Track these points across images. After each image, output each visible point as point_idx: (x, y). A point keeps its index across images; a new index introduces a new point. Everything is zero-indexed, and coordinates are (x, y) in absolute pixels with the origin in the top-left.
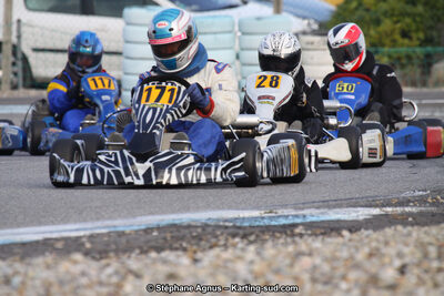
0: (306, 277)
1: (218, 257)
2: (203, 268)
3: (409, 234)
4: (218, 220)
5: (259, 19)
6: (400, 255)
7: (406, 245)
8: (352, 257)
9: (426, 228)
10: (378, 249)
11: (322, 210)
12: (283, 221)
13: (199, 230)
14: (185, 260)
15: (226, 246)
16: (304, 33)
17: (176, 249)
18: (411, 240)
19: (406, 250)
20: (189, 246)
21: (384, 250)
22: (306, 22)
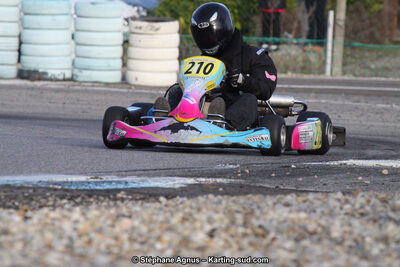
0: (125, 237)
1: (47, 215)
2: (33, 225)
3: (220, 202)
4: (48, 183)
5: (93, 4)
6: (210, 221)
7: (217, 212)
8: (167, 221)
9: (234, 198)
10: (191, 215)
11: (143, 178)
12: (107, 187)
13: (31, 191)
14: (17, 218)
15: (54, 207)
16: (134, 19)
17: (9, 207)
18: (221, 208)
19: (216, 216)
20: (21, 205)
21: (196, 216)
22: (136, 8)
^^^^^^^^
- **Task objective**: Can you revise the records above so that "top-left" becomes "upper-left", keep everything else the same, and leave out the pictures?

- **Output of the task**:
Track these points across images. After each image, output each visible point as point_idx: (x, y). A point keeps its index across images; a new index introduces a new point. Everything is zero-indexed, and coordinates are (x, y) in absolute pixels with the origin in the upper-left.
0: (306, 277)
1: (218, 257)
2: (203, 268)
3: (409, 234)
4: (218, 220)
5: (259, 19)
6: (400, 255)
7: (406, 245)
8: (352, 257)
9: (426, 228)
10: (378, 249)
11: (322, 210)
12: (283, 221)
13: (199, 230)
14: (185, 260)
15: (226, 246)
16: (304, 33)
17: (176, 249)
18: (411, 240)
19: (406, 250)
20: (189, 246)
21: (384, 250)
22: (306, 22)
0: (125, 237)
1: (47, 215)
2: (33, 225)
3: (220, 202)
4: (48, 183)
5: (93, 4)
6: (210, 221)
7: (217, 212)
8: (167, 221)
9: (234, 198)
10: (191, 215)
11: (143, 178)
12: (107, 187)
13: (31, 191)
14: (17, 218)
15: (54, 207)
16: (134, 19)
17: (9, 207)
18: (221, 208)
19: (216, 216)
20: (21, 205)
21: (196, 216)
22: (136, 8)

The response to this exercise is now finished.